If hair loss is a problem, eating more pomegranate isn’t likely to help. Although it is rich in tannins, flavonols and anthocyanins, these compounds do nothing to really get at the cause of baldness, which is often due to hormonal changes. To get a thicker head of hair, talk to your doctor. She can recommend the best form of treatment. For men, this is usually finasteride or minoxidil. Women can benefit from minoxidil too, but drugs that balance hormone levels, such as spironolactone, cimetidine and oral contraceptives, can also help fill in any thinning with new hair growth.

Skin Health

While pomegranate doesn’t do much for hair health, don’t go chucking it in the garbage. This “super” fruit is filled with antioxidants, which can go a long way toward improving the health of your skin, and even your scalp. In fact, a study published in the February 2006 issue of the “Journal of Ethnopharmacology” found that this fruit stimulates keratinocyte proliferation.
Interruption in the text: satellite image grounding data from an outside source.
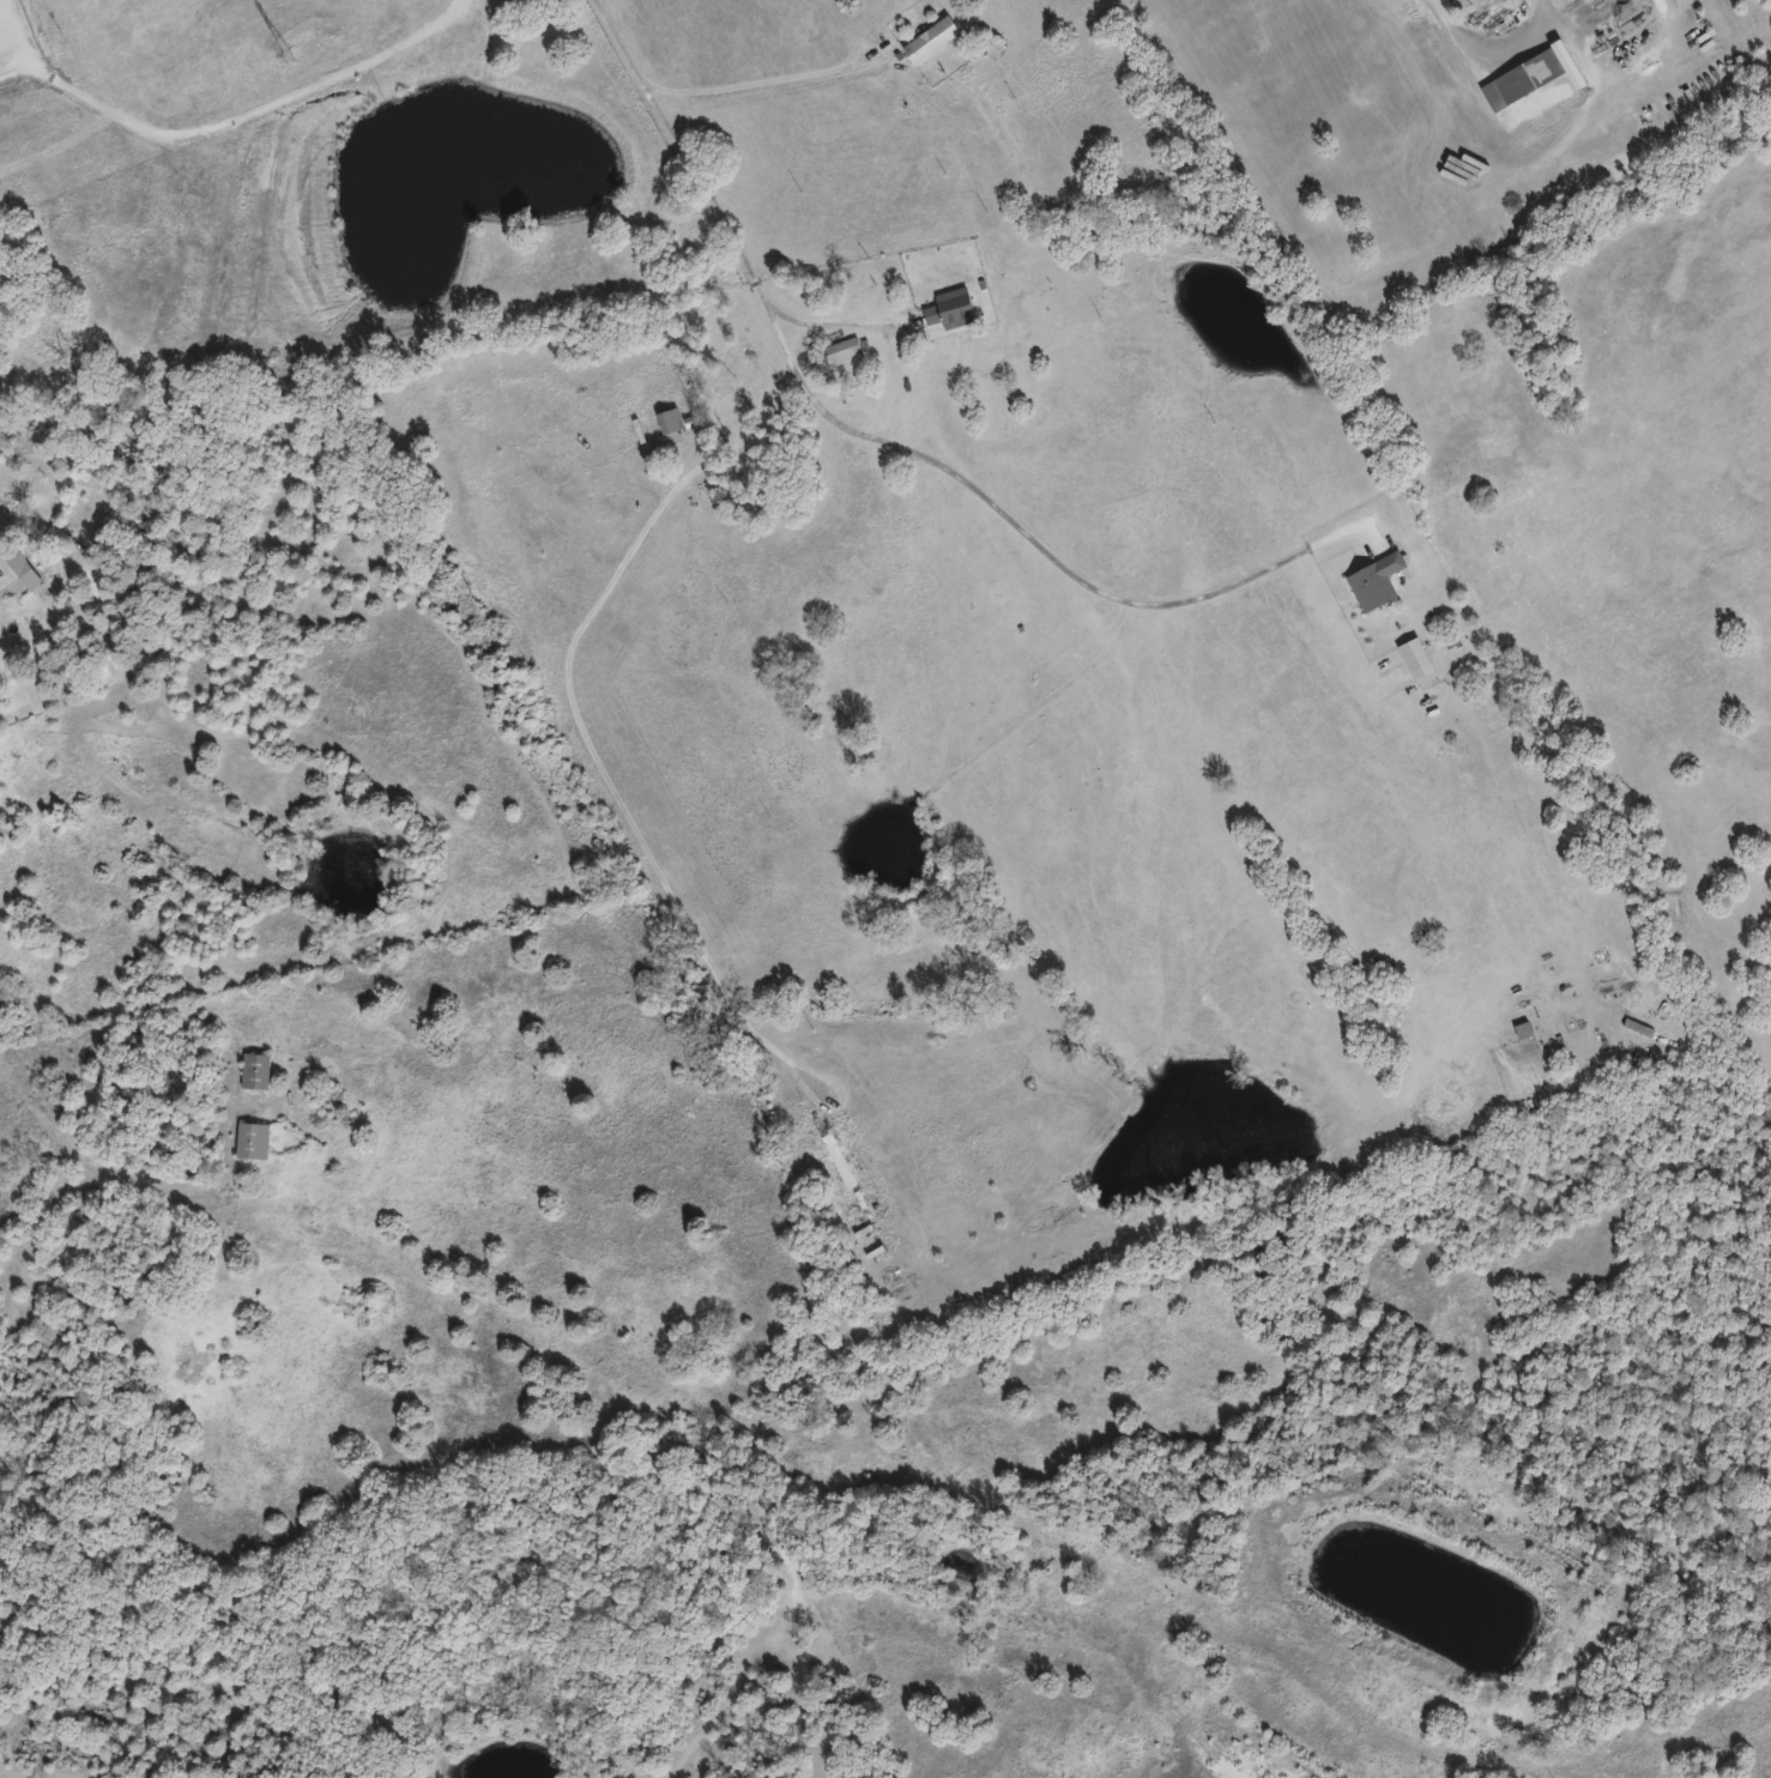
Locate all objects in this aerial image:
building: (923, 37)
road: (1480, 51)
power tower: (283, 52)
road: (782, 75)
building: (1518, 76)
road: (235, 113)
road: (686, 148)
building: (936, 305)
road: (829, 322)
building: (840, 349)
building: (665, 418)
road: (1008, 516)
building: (17, 580)
road: (13, 679)
road: (574, 714)
building: (1518, 1028)
building: (261, 1069)
building: (257, 1139)
building: (833, 1157)

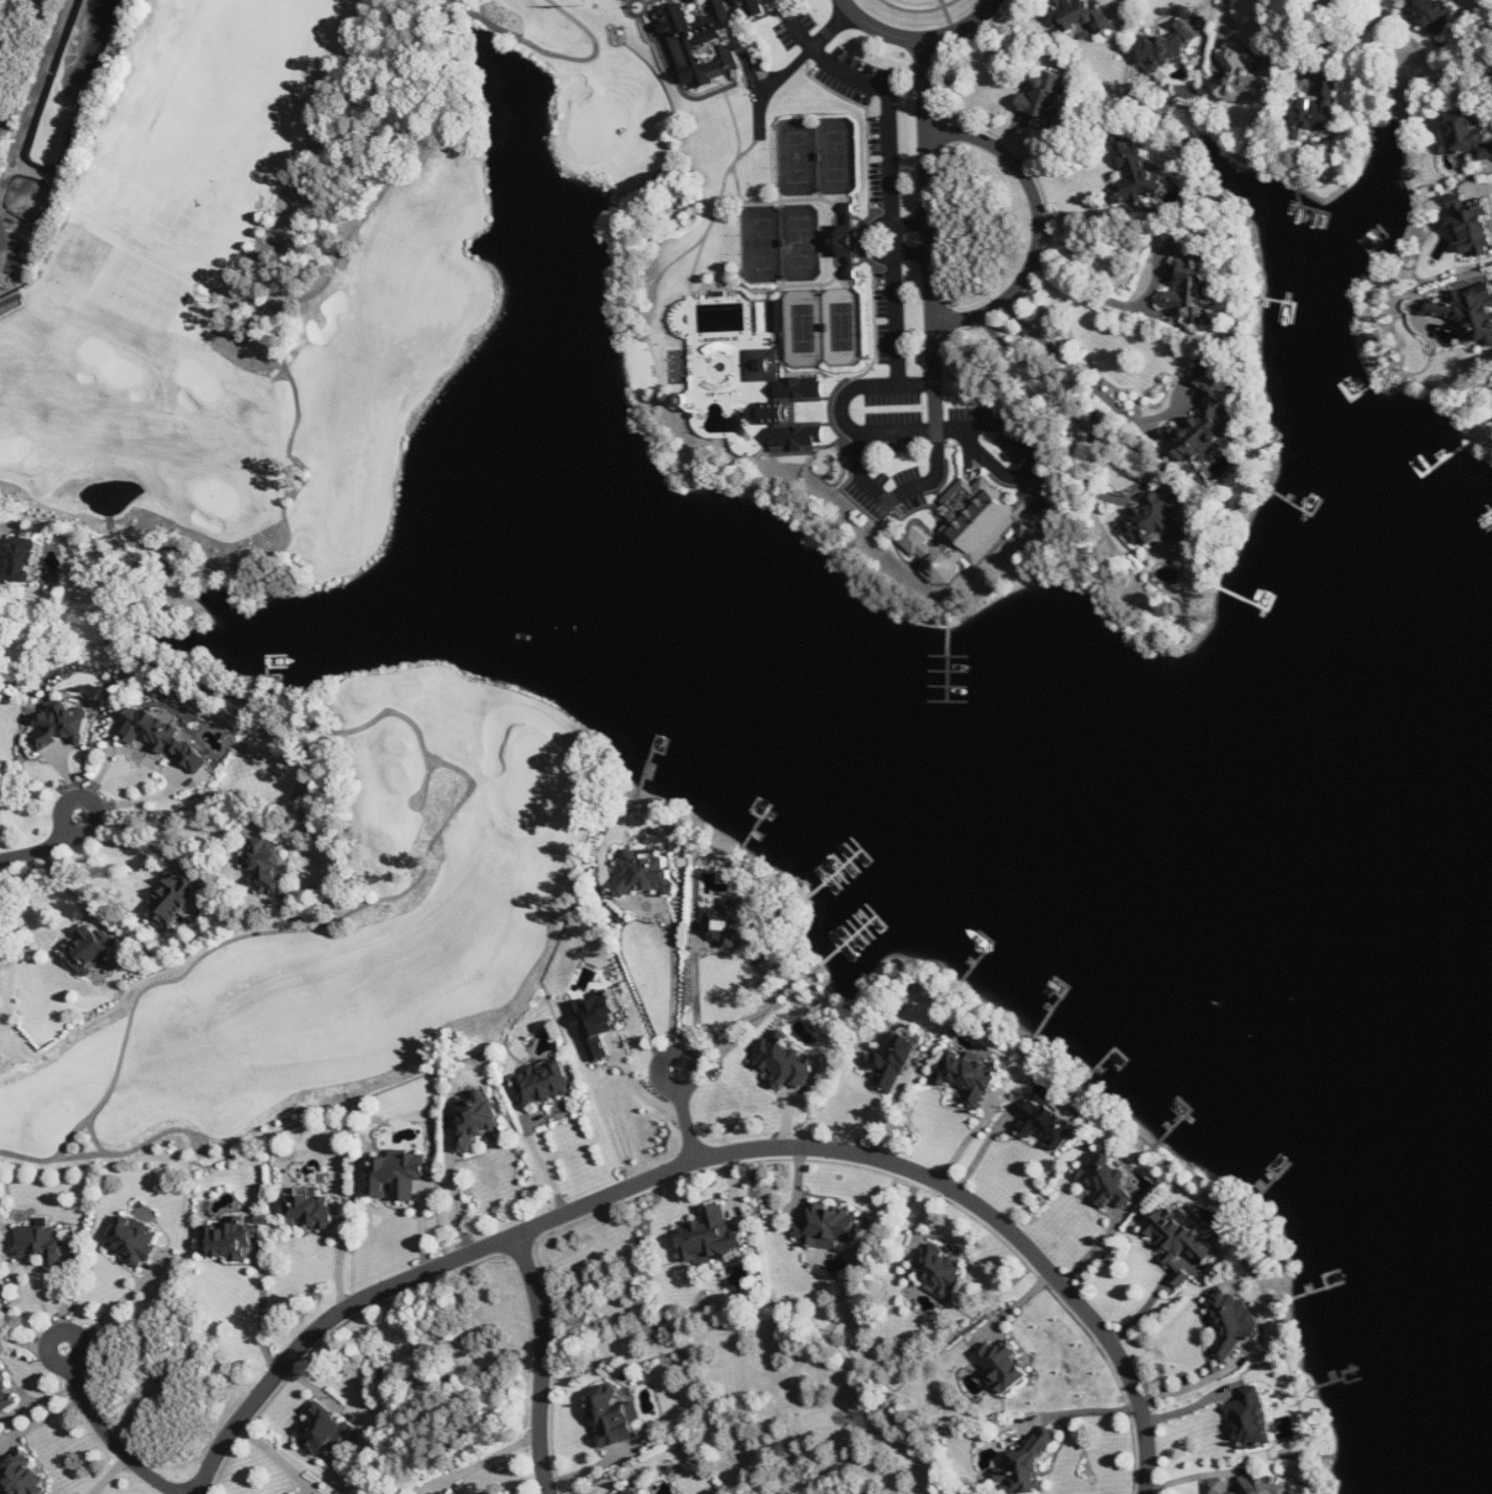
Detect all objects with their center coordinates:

Keratinocytes are the cells that make up the outermost layer of your skin. As their number increases, the skin is better able to repair itself. Unfortunately, this benefit doesn't apply to your hair — at least not specifically.

Other Benefits

Besides improving skin health, pomegranate is good for your insides. And a healthy inside often means a healthy-looking outside. The antioxidants help fight off free radicals that can damage cells and inhibit their function, a phenomenon that wreaks havoc on your health. The juice of the pomegranate also reverses a narrowing of the blood vessels associated with conditions like high blood pressure, high blood cholesterol and coronary artery disease.